- Opening Delimiter -
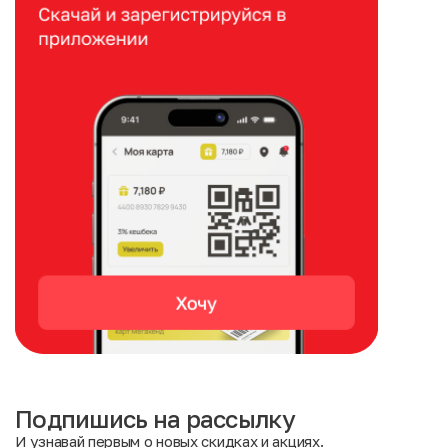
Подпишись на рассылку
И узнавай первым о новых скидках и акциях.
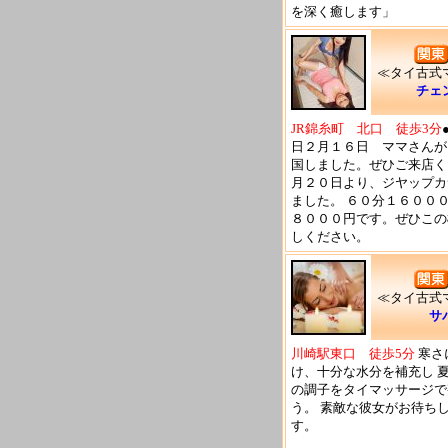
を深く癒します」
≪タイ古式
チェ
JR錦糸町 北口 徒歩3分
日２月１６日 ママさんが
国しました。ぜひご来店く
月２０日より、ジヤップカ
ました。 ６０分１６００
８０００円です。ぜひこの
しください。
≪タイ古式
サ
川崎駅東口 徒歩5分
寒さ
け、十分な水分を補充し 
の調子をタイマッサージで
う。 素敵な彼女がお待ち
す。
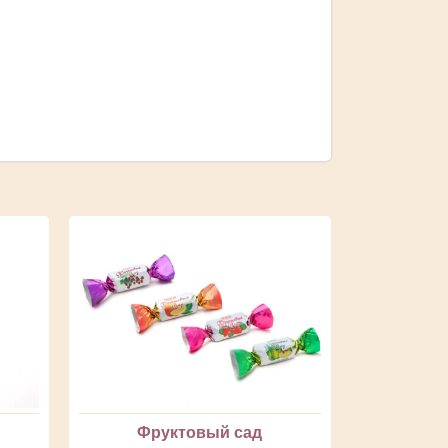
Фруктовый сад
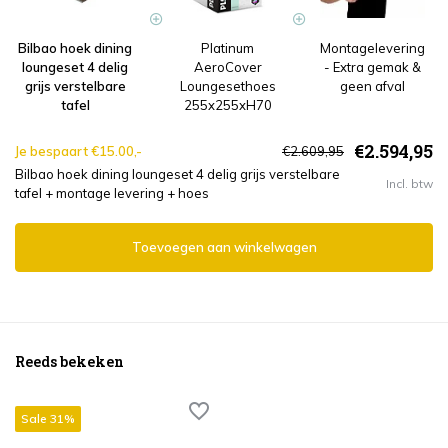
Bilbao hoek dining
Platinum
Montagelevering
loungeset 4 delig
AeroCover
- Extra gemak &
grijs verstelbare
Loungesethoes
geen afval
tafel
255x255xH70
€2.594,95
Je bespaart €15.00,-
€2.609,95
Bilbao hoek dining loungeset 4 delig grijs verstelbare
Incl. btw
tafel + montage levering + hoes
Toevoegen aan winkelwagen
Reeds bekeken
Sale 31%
- Closing Delimiter -
- Opening Delimiter -
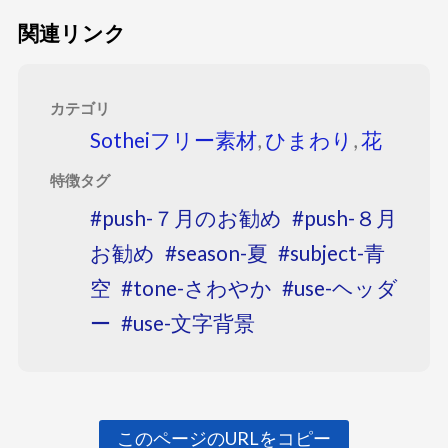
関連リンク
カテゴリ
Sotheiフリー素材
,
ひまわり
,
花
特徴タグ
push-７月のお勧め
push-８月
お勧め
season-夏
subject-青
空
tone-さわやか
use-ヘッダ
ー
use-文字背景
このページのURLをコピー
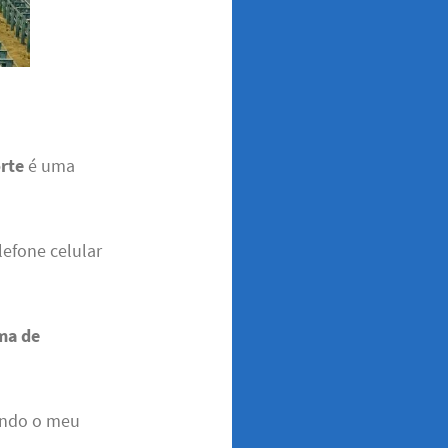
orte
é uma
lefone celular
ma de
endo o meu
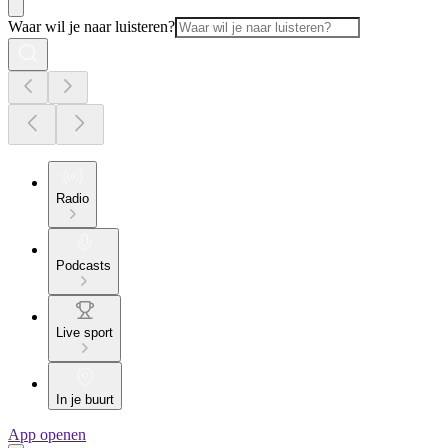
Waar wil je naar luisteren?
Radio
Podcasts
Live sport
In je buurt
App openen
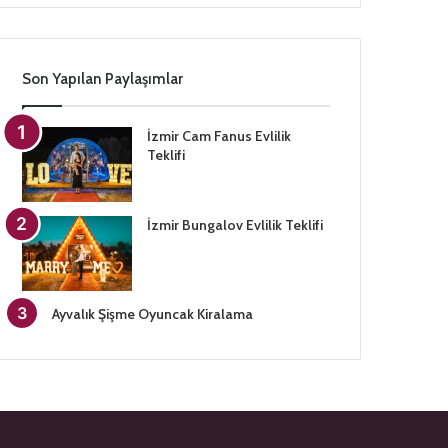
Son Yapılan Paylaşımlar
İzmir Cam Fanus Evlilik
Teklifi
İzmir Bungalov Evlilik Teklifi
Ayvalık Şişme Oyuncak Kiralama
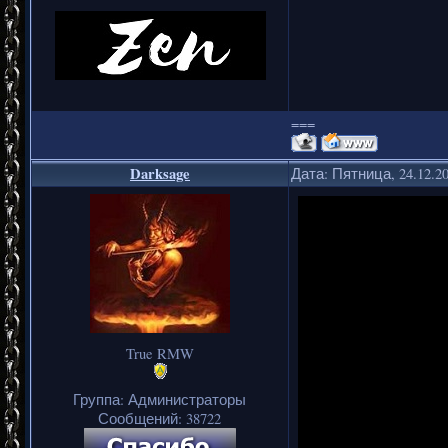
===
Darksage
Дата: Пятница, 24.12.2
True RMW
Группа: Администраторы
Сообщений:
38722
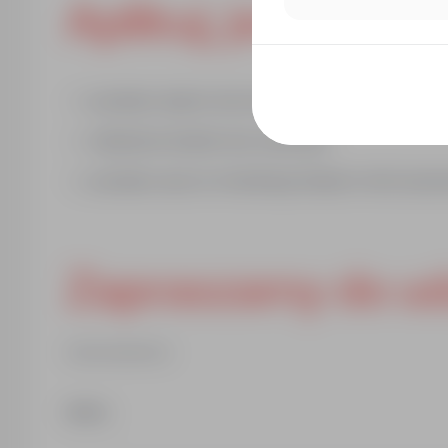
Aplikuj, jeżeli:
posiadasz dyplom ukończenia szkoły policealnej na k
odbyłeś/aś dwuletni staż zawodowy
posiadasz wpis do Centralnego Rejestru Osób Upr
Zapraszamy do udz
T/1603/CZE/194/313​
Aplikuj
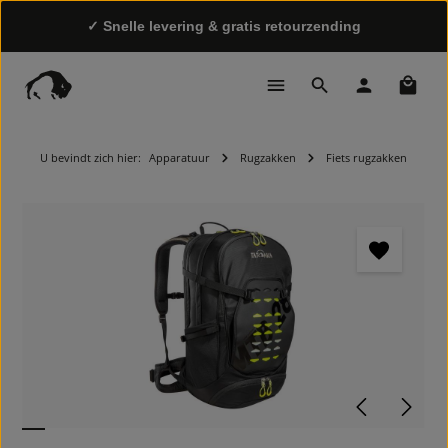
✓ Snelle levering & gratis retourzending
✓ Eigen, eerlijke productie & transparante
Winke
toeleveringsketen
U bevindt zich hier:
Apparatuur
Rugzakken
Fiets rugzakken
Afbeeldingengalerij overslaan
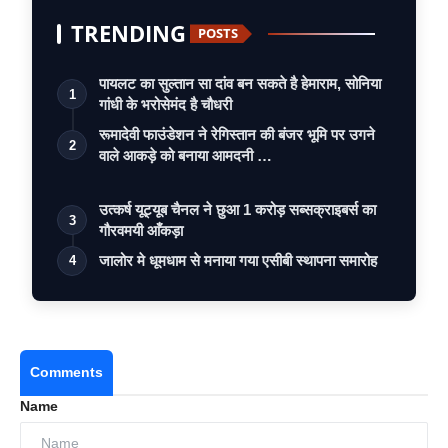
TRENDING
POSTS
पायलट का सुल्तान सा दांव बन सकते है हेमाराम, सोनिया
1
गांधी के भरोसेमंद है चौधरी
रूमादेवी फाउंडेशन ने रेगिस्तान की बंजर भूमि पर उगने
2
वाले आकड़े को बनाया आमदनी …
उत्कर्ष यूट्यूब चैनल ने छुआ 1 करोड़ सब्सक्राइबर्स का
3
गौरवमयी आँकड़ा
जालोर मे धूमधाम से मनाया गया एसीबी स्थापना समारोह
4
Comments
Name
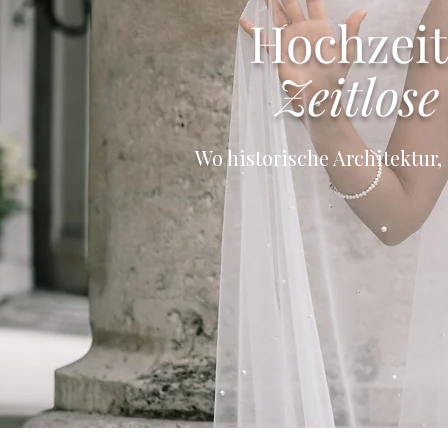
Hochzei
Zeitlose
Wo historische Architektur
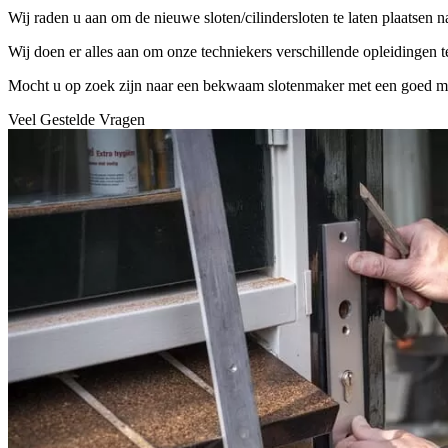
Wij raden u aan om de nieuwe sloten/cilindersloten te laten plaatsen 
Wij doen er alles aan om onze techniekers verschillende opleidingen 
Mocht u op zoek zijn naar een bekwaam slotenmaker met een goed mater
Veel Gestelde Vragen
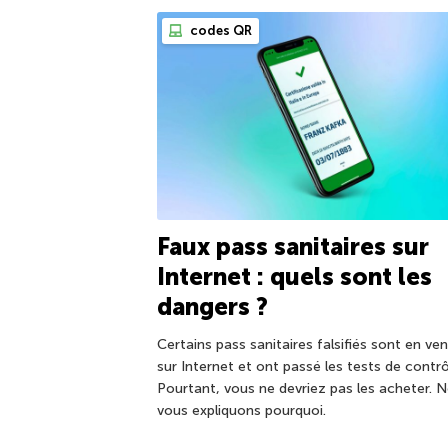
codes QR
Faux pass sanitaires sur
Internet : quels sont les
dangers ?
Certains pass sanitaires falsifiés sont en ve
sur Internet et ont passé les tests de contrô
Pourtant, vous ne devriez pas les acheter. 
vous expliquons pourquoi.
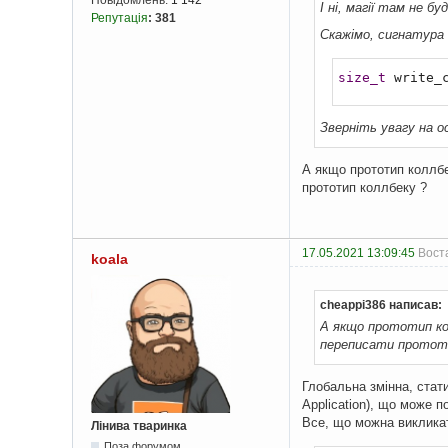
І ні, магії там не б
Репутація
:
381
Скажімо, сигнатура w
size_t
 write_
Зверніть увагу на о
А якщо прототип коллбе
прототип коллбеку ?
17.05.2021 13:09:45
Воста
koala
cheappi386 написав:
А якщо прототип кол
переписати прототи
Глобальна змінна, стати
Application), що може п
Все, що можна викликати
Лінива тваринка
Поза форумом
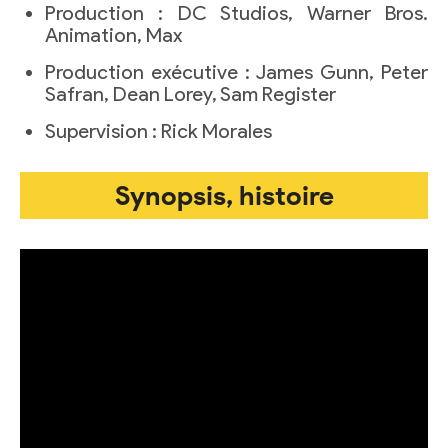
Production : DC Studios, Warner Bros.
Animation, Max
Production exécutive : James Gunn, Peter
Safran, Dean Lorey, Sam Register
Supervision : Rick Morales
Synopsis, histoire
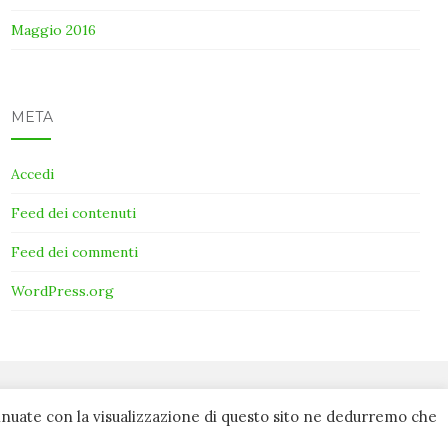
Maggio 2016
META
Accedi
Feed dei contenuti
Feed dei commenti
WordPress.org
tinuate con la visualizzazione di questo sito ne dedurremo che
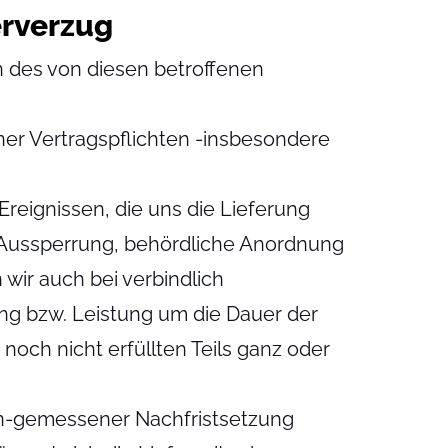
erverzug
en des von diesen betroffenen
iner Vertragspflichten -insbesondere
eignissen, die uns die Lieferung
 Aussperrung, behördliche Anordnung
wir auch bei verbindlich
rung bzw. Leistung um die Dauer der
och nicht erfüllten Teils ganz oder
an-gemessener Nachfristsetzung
- Closing Delimiter -
Search the material for the word "прототип" and copy every matching line.

А якщо прототип коллбе
прототип коллбеку ?
А якщо прототип кол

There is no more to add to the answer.